*EXERCISE DESCRIPTION*
Answer these questions about the excerpt below:
(a) Which appendix does the excerpt cite for the map of flows by residence area for "Zone" low-income workers?
(b) Which column is divided by which to compute PctDrive, and to how many decimal places is the result rounded?
(c) Which column joins the worker flows table to the driver percentage table?

*EXCERPT*
Map: Flows by Residence Area - “Zone” Workers

See Appendix A.4

Map: Flows by Residence Area - “Zone” Low-Income Workers

See Appendix A.5

Workers Priced by Res Area and…

# Drivers by Tract
driver_pct_tract_lu <- comm_means[,c(1,3,5,6,12)]

driver_pct_tract_lu$PctDrive <- round(driver_pct_tract_lu$Automobile/driver_pct_tract_lu$TotalPop,2)

driver_pct_tract_lu <- driver_pct_tract_lu %>%
  st_set_geometry(NULL) %>%
  select(GEOID, BoroughFinal, PctDrive)


# Workers into Zone by Tract
colnames(lodes_od_nyc_zone_workers)

wrk_flows_tract_base <- lodes_od_nyc_zone_workers %>%
  st_set_geometry(NULL) %>%
  group_by(GEOID_Res) %>%
  summarize(FlowsToZone = sum(TotalJobs)
            , Earn_1250_Zone = sum(Earnings_0_1250)
            , Earn_3332_Zone = sum(Earnings_1251_3332)
            , Earn_3333_Zone = sum (Earnings_3333_Plus))

colnames(wrk_flows_tract_base)

colnames(wrk_flows_tract_base)[1] <- "GEOID"

colnames(wrk_flows_tract_base)


# Combine
wrk_flows_drive_discount_0 <- left_join(wrk_flows_tract_base, driver_pct_tract_lu, by = "GEOID")

# wrk_flows_drive_discount_0 %>%
#   filter(is.na(PctDrive) == TRUE)

wrk_flows_drive_discount <- wrk_flows_drive_discount_0 %>%
  filter(is.na(PctDrive) == FALSE)

remove(wrk_flows_drive_discount_0)


# Apply discount
wrk_flows_drive_discount$Priced_Pop <- round(wrk_flows_drive_discount$FlowsToZone * wrk_flows_drive_discount$PctDrive,0)

[Data items]
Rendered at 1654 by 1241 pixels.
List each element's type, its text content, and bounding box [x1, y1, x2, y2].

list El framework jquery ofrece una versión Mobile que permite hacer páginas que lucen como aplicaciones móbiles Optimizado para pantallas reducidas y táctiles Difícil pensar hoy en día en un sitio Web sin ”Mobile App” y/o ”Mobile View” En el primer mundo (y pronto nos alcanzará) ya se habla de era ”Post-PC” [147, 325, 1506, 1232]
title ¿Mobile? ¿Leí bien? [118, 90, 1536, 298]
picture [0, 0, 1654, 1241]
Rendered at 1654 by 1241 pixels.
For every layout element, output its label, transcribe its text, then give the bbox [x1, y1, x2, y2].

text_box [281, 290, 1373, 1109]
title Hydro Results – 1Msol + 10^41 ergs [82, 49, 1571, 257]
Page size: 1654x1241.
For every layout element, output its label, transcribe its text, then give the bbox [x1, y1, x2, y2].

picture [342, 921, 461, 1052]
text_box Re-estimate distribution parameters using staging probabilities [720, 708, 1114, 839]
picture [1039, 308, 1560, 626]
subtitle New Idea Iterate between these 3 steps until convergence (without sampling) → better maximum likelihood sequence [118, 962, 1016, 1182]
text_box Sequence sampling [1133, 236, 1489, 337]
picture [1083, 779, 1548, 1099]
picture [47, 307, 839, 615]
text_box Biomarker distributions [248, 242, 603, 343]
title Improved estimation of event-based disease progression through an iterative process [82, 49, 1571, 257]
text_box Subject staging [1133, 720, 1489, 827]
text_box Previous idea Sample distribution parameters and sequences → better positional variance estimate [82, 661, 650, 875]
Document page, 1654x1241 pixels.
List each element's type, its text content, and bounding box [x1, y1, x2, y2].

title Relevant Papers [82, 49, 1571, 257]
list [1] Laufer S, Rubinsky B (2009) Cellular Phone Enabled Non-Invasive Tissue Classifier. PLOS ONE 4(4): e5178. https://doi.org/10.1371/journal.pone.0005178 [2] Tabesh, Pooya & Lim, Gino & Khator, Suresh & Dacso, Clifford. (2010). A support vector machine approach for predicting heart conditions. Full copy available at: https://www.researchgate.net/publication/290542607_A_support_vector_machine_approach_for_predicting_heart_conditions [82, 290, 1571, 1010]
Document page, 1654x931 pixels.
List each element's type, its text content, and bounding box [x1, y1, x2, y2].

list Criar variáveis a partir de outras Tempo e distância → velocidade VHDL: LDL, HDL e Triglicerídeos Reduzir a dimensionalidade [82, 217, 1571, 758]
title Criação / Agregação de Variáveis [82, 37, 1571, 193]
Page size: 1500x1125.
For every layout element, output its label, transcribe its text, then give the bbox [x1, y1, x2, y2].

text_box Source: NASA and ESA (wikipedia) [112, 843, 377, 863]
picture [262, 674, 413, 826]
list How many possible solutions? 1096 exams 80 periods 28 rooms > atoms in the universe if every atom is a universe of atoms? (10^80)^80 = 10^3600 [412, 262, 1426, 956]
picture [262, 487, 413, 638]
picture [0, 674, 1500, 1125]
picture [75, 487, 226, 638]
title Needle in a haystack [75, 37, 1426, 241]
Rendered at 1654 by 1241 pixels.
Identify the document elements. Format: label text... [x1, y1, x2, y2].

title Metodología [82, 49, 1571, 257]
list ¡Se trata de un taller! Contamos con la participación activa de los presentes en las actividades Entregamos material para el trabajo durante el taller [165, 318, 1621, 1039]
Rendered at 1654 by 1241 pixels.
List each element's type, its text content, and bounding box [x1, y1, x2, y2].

*PROBLEM SOLUTION*
(a) Appendix A.5
(b) Automobile is divided by TotalPop, and the result is rounded to 2 decimal places.
(c) GEOID